Technologies Used
Python notebooks across analytics and ML; typical stack includes pandas, numpy, seaborn/matplotlib, scikit-learn, TensorFlow/Keras (for translation), BeautifulSoup (for scraping).
Notebook Breakdown
- Student Performance Indicator — EDA through model selection; walks the ML lifecycle from problem framing to training and choosing the best model.
- Effect of Government Social Programs on Poverty in Kenya — Descriptive analytics and correlations to understand program impact.
- Effect of Petroleum Prices on Demand in Kenya — Correlation and descriptive analysis of price changes vs demand.
- Effect of Taxation on SME Performance — Frequency analysis plus descriptive analytics on taxation effects.
- Fine-Tuning English-Swahili Translation Model — Deep-learning fine-tuning using TensorFlow/Keras and CIFAR-10 style preprocessing.
- Lyrics Finder — Scrapes Genius.com to gather song lyrics (URL collection + HTML parsing).
- English-Kiswahili Translation Notebook — GPU-backed fine-tuning for translation tasks.
- PandemAI — Data cleaning and formatting pipeline preparation.

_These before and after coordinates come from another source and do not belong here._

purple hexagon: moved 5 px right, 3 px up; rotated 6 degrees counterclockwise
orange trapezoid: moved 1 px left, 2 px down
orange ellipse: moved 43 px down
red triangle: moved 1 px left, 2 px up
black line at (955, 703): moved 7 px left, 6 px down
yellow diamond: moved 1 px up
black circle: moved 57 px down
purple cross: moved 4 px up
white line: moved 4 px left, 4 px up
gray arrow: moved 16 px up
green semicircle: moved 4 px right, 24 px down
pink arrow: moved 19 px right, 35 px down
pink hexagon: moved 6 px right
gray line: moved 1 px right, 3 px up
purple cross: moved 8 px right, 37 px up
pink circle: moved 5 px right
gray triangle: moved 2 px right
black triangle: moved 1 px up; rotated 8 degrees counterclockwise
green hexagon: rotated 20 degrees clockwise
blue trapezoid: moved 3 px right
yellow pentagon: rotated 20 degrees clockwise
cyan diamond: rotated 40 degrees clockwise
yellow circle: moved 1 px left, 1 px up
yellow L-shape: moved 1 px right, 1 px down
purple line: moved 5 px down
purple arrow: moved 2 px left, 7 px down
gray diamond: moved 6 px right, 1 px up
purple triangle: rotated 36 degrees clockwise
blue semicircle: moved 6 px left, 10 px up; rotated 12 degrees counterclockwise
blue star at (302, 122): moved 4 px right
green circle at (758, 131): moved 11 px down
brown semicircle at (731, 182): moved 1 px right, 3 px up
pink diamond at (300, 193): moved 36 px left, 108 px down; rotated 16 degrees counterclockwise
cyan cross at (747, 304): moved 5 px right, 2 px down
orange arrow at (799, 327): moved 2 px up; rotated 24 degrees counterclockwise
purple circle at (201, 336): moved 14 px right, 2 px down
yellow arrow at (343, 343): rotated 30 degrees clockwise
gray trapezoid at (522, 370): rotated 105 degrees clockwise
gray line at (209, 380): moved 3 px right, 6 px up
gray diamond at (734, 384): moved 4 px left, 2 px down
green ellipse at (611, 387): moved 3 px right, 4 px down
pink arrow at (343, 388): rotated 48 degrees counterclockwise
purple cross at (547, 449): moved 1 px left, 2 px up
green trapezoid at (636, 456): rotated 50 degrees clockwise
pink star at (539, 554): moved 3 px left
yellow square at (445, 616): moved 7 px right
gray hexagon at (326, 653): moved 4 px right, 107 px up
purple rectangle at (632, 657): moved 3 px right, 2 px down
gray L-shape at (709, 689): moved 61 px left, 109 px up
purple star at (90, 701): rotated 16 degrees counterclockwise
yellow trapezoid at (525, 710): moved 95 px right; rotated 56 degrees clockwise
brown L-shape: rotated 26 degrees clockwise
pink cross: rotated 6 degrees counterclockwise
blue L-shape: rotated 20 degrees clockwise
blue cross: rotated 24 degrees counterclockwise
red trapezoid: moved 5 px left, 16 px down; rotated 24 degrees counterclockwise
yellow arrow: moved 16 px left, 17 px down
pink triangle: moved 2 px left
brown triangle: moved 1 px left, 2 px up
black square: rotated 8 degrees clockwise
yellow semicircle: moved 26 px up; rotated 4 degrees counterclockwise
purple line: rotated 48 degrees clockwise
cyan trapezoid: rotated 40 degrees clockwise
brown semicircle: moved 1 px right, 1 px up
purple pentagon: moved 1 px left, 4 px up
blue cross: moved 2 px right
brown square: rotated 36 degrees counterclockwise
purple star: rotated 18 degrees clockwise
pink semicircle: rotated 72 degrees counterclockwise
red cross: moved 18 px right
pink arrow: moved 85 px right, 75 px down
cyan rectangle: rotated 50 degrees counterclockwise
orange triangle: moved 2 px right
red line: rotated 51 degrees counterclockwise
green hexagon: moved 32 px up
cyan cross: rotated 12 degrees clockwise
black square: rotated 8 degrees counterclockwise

- Supervised Learning with SVM — Implements and evaluates SVM models.
- Supervised Learning with Random Forests — Attribute selection, training, and evaluation with confusion matrices.
- Customer Churn Prediction — Feature engineering plus multiple classifiers (RF, AdaBoost, SVC, XGBoost) compared via accuracy and reports.
- Causal Inference with Bayesian Networks — Bayesian causal analysis (as listed in the contents).
Getting Started
Each notebook is runnable in Google Colab via the provided links in the repository; prerequisites include Python 3.x plus common data/ML libraries (TensorFlow, Keras, Matplotlib, Seaborn, NumPy, scikit-learn, BeautifulSoup, pandas, etc.).